(PROVIDED MATERIAL):

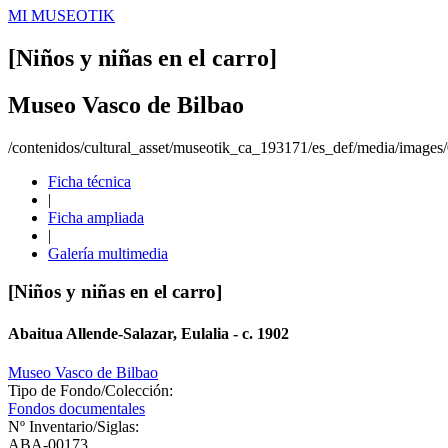
MI MUSEOTIK
[Niños y niñas en el carro]
Museo Vasco de Bilbao
/contenidos/cultural_asset/museotik_ca_193171/es_def/media/image
Ficha técnica
|
Ficha ampliada
|
Galería multimedia
[Niños y niñas en el carro]
Abaitua Allende-Salazar, Eulalia - c. 1902
Museo Vasco de Bilbao
Tipo de Fondo/Colección:
Fondos documentales
Nº Inventario/Siglas:
ABA-00173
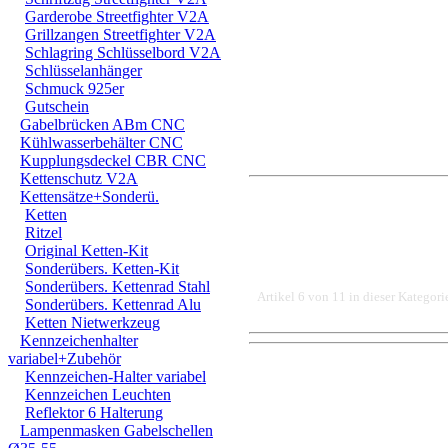
Garderobe Streetfighter V2A
Grillzangen Streetfighter V2A
Schlagring Schlüsselbord V2A
Schlüsselanhänger
Schmuck 925er
Gutschein
Gabelbrücken ABm CNC
Kühlwasserbehälter CNC
Kupplungsdeckel CBR CNC
Kettenschutz V2A
Kettensätze+Sonderü.
Ketten
Ritzel
Original Ketten-Kit
Sonderübers. Ketten-Kit
Sonderübers. Kettenrad Stahl
Artikel 6 von 11 in dieser Kategori
Sonderübers. Kettenrad Alu
Ketten Nietwerkzeug
Kennzeichenhalter
variabel+Zubehör
DER EINBAU DARF AUS
Kennzeichen-Halter variabel
Kennzeichen Leuchten
EINER FACHWERKSTAT
Reflektor 6 Halterung
Lampenmasken Gabelschellen
FÜR DIREKTE ODER I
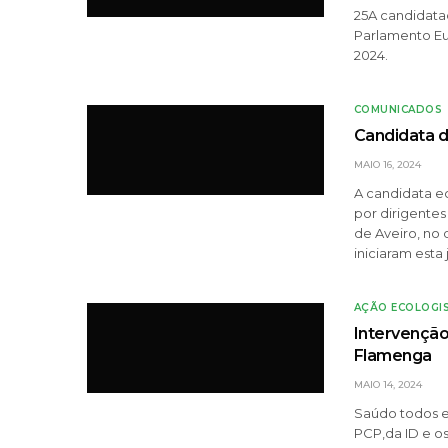
25A candidata
Parlamento Eu
2024.
COMUNICADOS
Candidata 
MAIO 16, 2024
A candidata e
por dirigentes
de Aveiro, no 
iniciaram esta
AÇÃO ECOLOGI
Intervenção
Flamenga
MAIO 14, 2024
Saúdo todos e
PCP,da ID e o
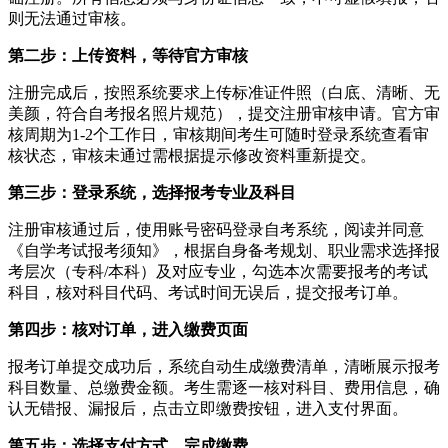
则无法通过审核。
第二步：上传资料，等待官方审核
注册完成后，按照系统要求上传标准证件照（白底、清晰、无
美颜，符合自考报名照片规范），提交注册审核申请。官方审
核周期为1-2个工作日，审核期间考生可随时登录系统查看审
核状态，审核未通过需根据提示修改资料重新提交。
第三步：登录系统，选择报考专业及科目
注册审核通过后，使用账号密码登录自考系统，阅读并同意
《自学考试报考须知》，根据自身备考规划、职业需求选择报
考层次（专科/本科）及对应专业，勾选本次需要报考的考试
科目，核对科目代码、考试时间无误后，提交报考订单。
第四步：核对订单，进入缴费页面
报考订单提交成功后，系统自动生成缴费清单，清晰展示报考
科目数量、总缴费金额。考生需逐一核对科目、费用信息，确
认无错报、漏报后，点击立即缴费按钮，进入支付界面。
第五步：选择支付方式，完成缴费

(JOB): Reproduce verbatim the transcribed text of every item above, line for line and in order. Leave out the picture markers.

(ANSWER TO THIS EXERCISE):
MI MUSEOTIK
[Niños y niñas en el carro]
Museo Vasco de Bilbao
/contenidos/cultural_asset/museotik_ca_193171/es_def/media/image
Ficha técnica
|
Ficha ampliada
|
Galería multimedia
[Niños y niñas en el carro]
Abaitua Allende-Salazar, Eulalia - c. 1902
Museo Vasco de Bilbao
Tipo de Fondo/Colección:
Fondos documentales
Nº Inventario/Siglas:
ABA-00173
Garderobe Streetfighter V2A
Grillzangen Streetfighter V2A
Schlagring Schlüsselbord V2A
Schlüsselanhänger
Schmuck 925er
Gutschein
Gabelbrücken ABm CNC
Kühlwasserbehälter CNC
Kupplungsdeckel CBR CNC
Kettenschutz V2A
Kettensätze+Sonderü.
Ketten
Ritzel
Original Ketten-Kit
Sonderübers. Ketten-Kit
Sonderübers. Kettenrad Stahl
Artikel 6 von 11 in dieser Kategori
Sonderübers. Kettenrad Alu
Ketten Nietwerkzeug
Kennzeichenhalter
variabel+Zubehör
DER EINBAU DARF AUS
Kennzeichen-Halter variabel
Kennzeichen Leuchten
EINER FACHWERKSTAT
Reflektor 6 Halterung
Lampenmasken Gabelschellen
FÜR DIREKTE ODER I
25A candidata
Parlamento Eu
2024.
COMUNICADOS
Candidata 
MAIO 16, 2024
A candidata e
por dirigentes
de Aveiro, no 
iniciaram esta
AÇÃO ECOLOGI
Intervenção
Flamenga
MAIO 14, 2024
Saúdo todos e
PCP,da ID e o
则无法通过审核。
第二步：上传资料，等待官方审核
注册完成后，按照系统要求上传标准证件照（白底、清晰、无
美颜，符合自考报名照片规范），提交注册审核申请。官方审
核周期为1-2个工作日，审核期间考生可随时登录系统查看审
核状态，审核未通过需根据提示修改资料重新提交。
第三步：登录系统，选择报考专业及科目
注册审核通过后，使用账号密码登录自考系统，阅读并同意
《自学考试报考须知》，根据自身备考规划、职业需求选择报
考层次（专科/本科）及对应专业，勾选本次需要报考的考试
科目，核对科目代码、考试时间无误后，提交报考订单。
第四步：核对订单，进入缴费页面
报考订单提交成功后，系统自动生成缴费清单，清晰展示报考
科目数量、总缴费金额。考生需逐一核对科目、费用信息，确
认无错报、漏报后，点击立即缴费按钮，进入支付界面。
第五步：选择支付方式，完成缴费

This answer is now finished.